Bartoszek and Blume then began discussing how they could mark the 100th anniversary of the “Triadic Ballet,” quickly agreeing that they had do something more than simply try and re-create the masterwork. “It’s 100 years later and a different world,” Bartoszek said. “Our world is about climate and how we are going to survive into the future.”

They devised a sequel exploring the connections between humans and nature, with Blume conceiving the idea of basing the dance work around insect metamorphosis, with the three main sections titled “Larvae,” “Pupae” and “Imagos.”

The co-production with the Bauhaus Foundation Dessau features eight dancers — five Hedwig Dances members and three apprentices from the Ruth Page Civic Ballet Training Company.

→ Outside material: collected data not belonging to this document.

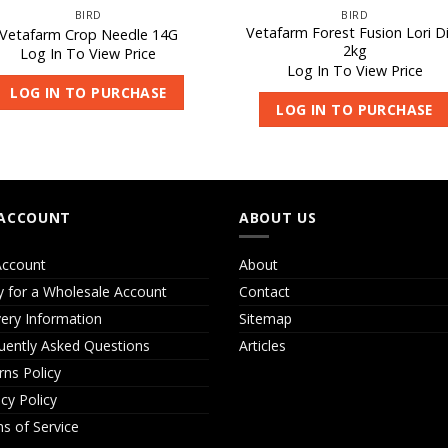
BIRD
BIRD
Vetafarm Forest Fusion Lori D
Vetafarm Crop Needle 14G
2kg
Log In To View Price
Log In To View Price
LOG IN TO PURCHASE
LOG IN TO PURCHASE
ACCOUNT
ABOUT US
ccount
About
y for a Wholesale Account
Contact
very Information
Sitemap
uently Asked Questions
Articles
rns Policy
acy Policy
s of Service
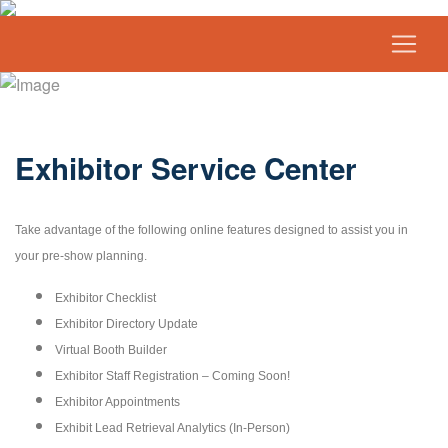
Exhibitor Service Center
Take advantage of the following online features designed to assist you in
your pre-show planning.
Exhibitor Checklist
Exhibitor Directory Update
Virtual Booth Builder
Exhibitor Staff Registration – Coming Soon!
Exhibitor Appointments
Exhibit Lead Retrieval Analytics (In-Person)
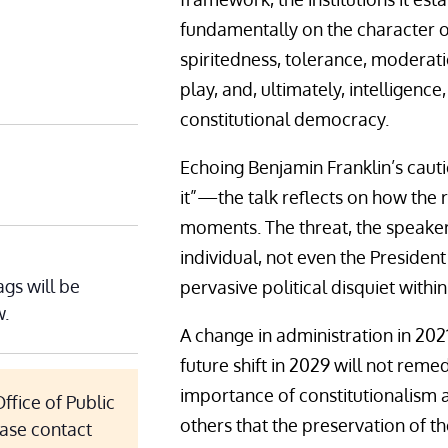
fundamentally on the character of 
spiritedness, tolerance, moderati
play, and, ultimately, intelligen
constitutional democracy.
Echoing Benjamin Franklin’s caut
it”—the talk reflects on how the 
moments. The threat, the speaker
individual, not even the President
ags will be
pervasive political disquiet withi
w.
A change in administration in 2021
future shift in 2029 will not rem
importance of constitutionalism 
ffice of Public
others that the preservation of th
ease contact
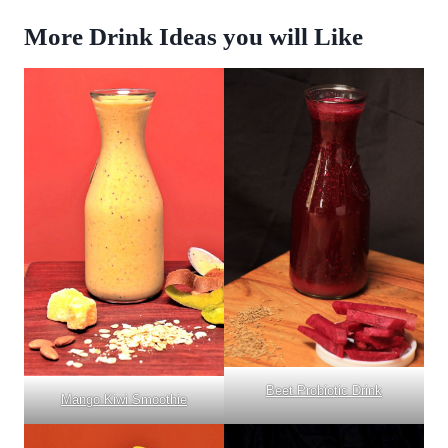
More Drink Ideas you will Like
Beet Probiotic Drink
Mango Kiwi Smoothie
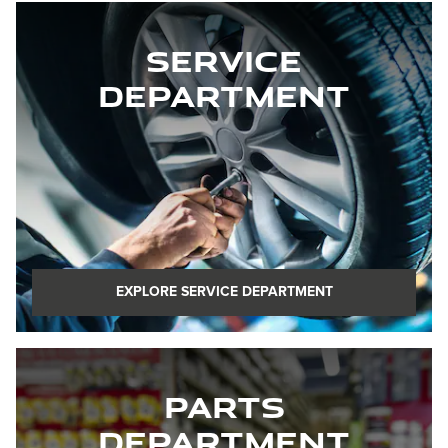
Service
Department
EXPLORE SERVICE DEPARTMENT
Parts
Department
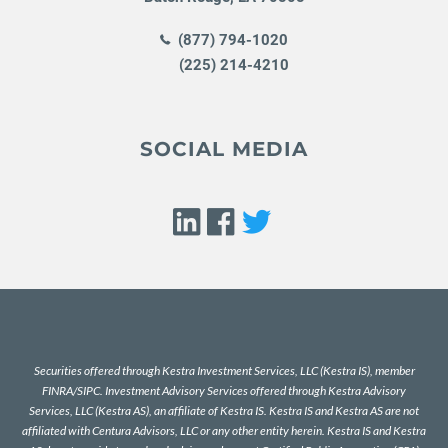
(877) 794-1020
(225) 214-4210
SOCIAL MEDIA
Securities offered through Kestra Investment Services, LLC (Kestra IS), member
FINRA
/
SIPC
. Investment Advisory Services offered through Kestra Advisory
Services, LLC (Kestra AS), an affiliate of Kestra IS. Kestra IS and Kestra AS are not
affiliated with Centura Advisors, LLC or any other entity herein. Kestra IS and Kestra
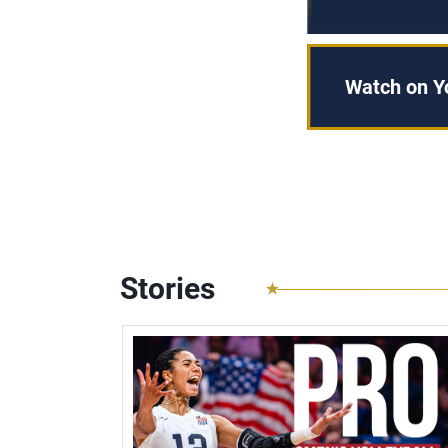
Watch on 
Stories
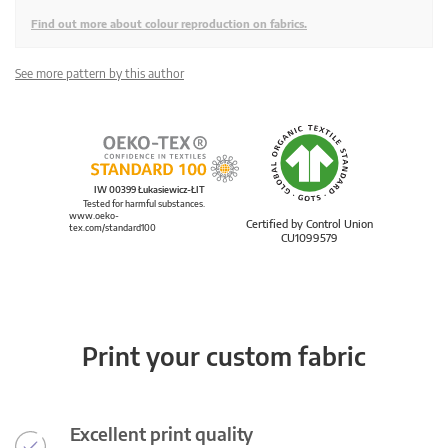
Find out more about colour reproduction on fabrics.
See more pattern by this author
IW 00399 Łukasiewicz-ŁIT
Tested for harmful substances.
www.oeko-
Certified by Control Union
tex.com/standard100
CU1099579
Print your custom fabric
Excellent print quality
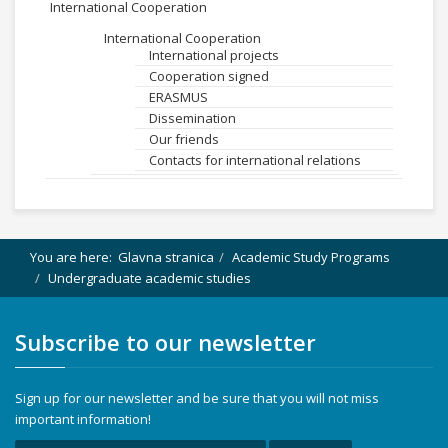
International Cooperation
International Cooperation
International projects
Cooperation signed
ERASMUS
Dissemination
Our friends
Contacts for international relations
You are here:
Glavna stranica
Academic Study Programs
Undergraduate academic studies
Subscribe to our newsletter
Sign up for our newsletter and be sure that you will not miss
important information!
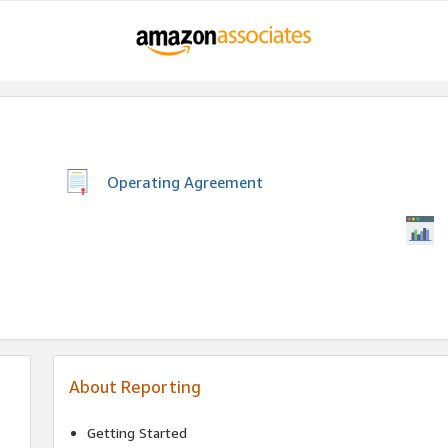
Operating Agreement
About Reporting
Getting Started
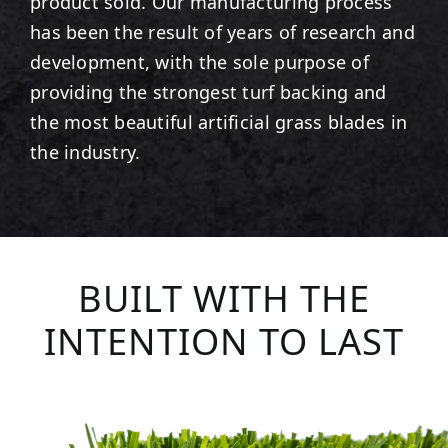
product sold. Our manufacturing process
has been the result of years of research and
development, with the sole purpose of
providing the strongest turf backing and
the most beautiful artificial grass blades in
the industry.
BUILT WITH THE
INTENTION TO LAST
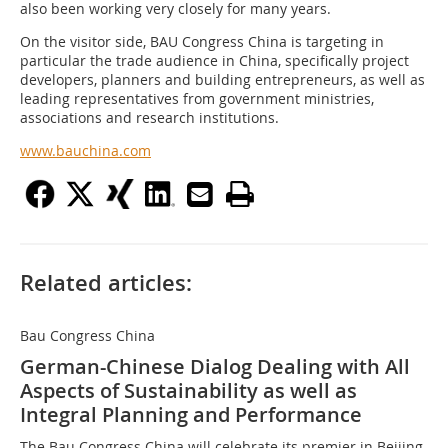
also been working very closely for many years.
On the visitor side, BAU Congress China is targeting in
particular the trade audience in China, specifically project
developers, planners and building entrepreneurs, as well as
leading representatives from government ministries,
associations and research institutions.
www.bauchina.com
Related articles:
Bau Congress China
German-Chinese Dialog Dealing with All
Aspects of Sustainability as well as
Integral Planning and Performance
The Bau Congress China will celebrate its premier in Beijing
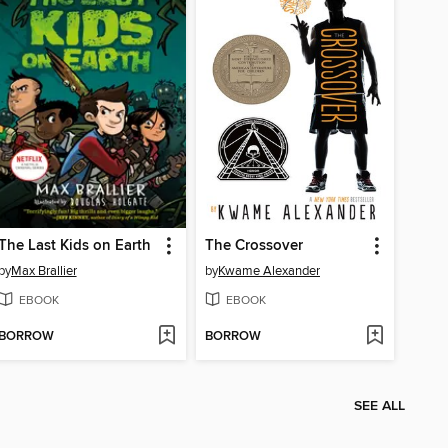
The Last Kids on Earth
The Crossover
by
Max Brallier
by
Kwame Alexander
EBOOK
EBOOK
BORROW
BORROW
SEE ALL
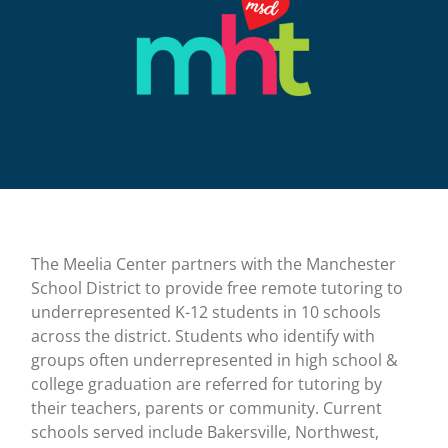
The Meelia Center partners with the Manchester
School District to provide free remote tutoring to
underrepresented K-12 students in 10 schools
across the district. Students who identify with
groups often underrepresented in high school &
college graduation are referred for tutoring by
their teachers, parents or community. Current
schools served include Bakersville, Northwest,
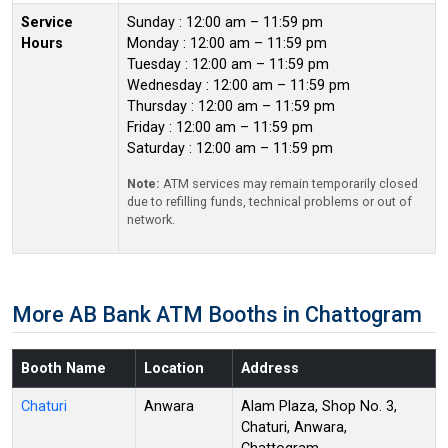
Service
Sunday : 12:00 am – 11:59 pm
Hours
Monday : 12:00 am – 11:59 pm
Tuesday : 12:00 am – 11:59 pm
Wednesday : 12:00 am – 11:59 pm
Thursday : 12:00 am – 11:59 pm
Friday : 12:00 am – 11:59 pm
Saturday : 12:00 am – 11:59 pm
Note:
ATM services may remain temporarily closed
due to refilling funds, technical problems or out of
network.
More AB Bank ATM Booths in Chattogram
Booth Name
Location
Address
Chaturi
Anwara
Alam Plaza, Shop No. 3,
Chaturi, Anwara,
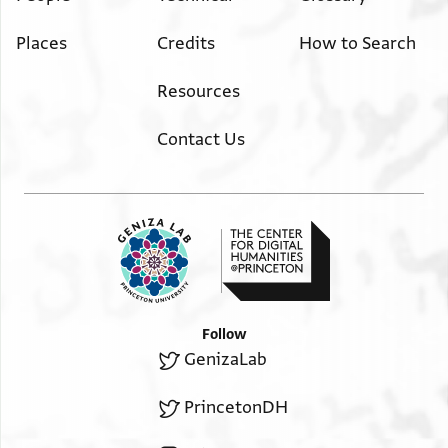
Places
Credits
How to Search
Resources
Contact Us
Follow
GenizaLab
PrincetonDH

It incorporates 11 costume designs, including re-creations of “Triadic Ballet” originals provided by the Bauhaus Foundation and new ones designed primarily by Jacky Kelsey in conjunction with the Chicago Puppet Studio.

As the piece begins, the dancers are in the “Triadic Ballet” costumes, and they shift to the new insect-like costumes as a kind of philosophical and metaphorical metamorphosis takes place.

“It’s not literal,” Bartoszek said. “It is a change from what was to sort of a futuristic projection.”